- WHAT YOU SHOULD DO
Reproduce the text lines of every row below verbatim, leaving out the pictures.
++++ TASK INPUTS ++++
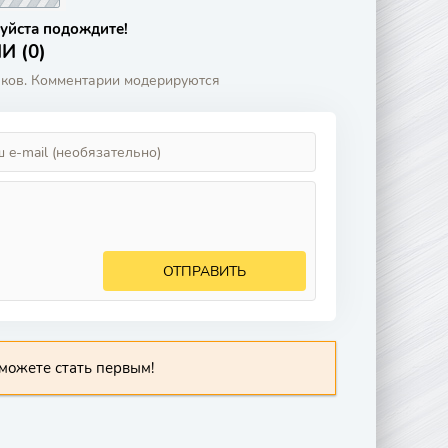
уйста подождите!
 (0)
аков. Комментарии модерируются
ОТПРАВИТЬ
можете стать первым!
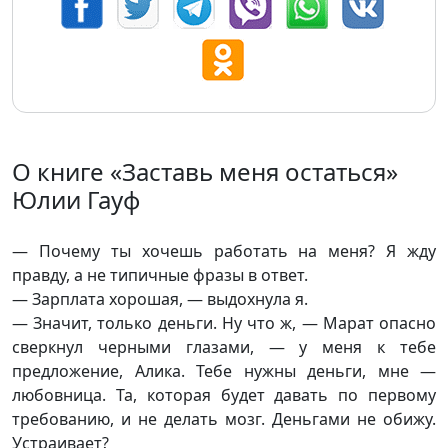
О книге «Заставь меня остаться»
Юлии Гауф
— Почему ты хочешь работать на меня? Я жду
правду, а не типичные фразы в ответ.
— Зарплата хорошая, — выдохнула я.
— Значит, только деньги. Ну что ж, — Марат опасно
сверкнул черными глазами, — у меня к тебе
предложение, Алика. Тебе нужны деньги, мне —
любовница. Та, которая будет давать по первому
требованию, и не делать мозг. Деньгами не обижу.
Устраивает?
++++
- SOLUTION FOR THIS PROBLEM
уйста подождите!
 (0)
аков. Комментарии модерируются
ОТПРАВИТЬ
можете стать первым!
О книге «Заставь меня остаться»
Юлии Гауф
— Почему ты хочешь работать на меня? Я жду
правду, а не типичные фразы в ответ.
— Зарплата хорошая, — выдохнула я.
— Значит, только деньги. Ну что ж, — Марат опасно
сверкнул черными глазами, — у меня к тебе
предложение, Алика. Тебе нужны деньги, мне —
любовница. Та, которая будет давать по первому
требованию, и не делать мозг. Деньгами не обижу.
Устраивает?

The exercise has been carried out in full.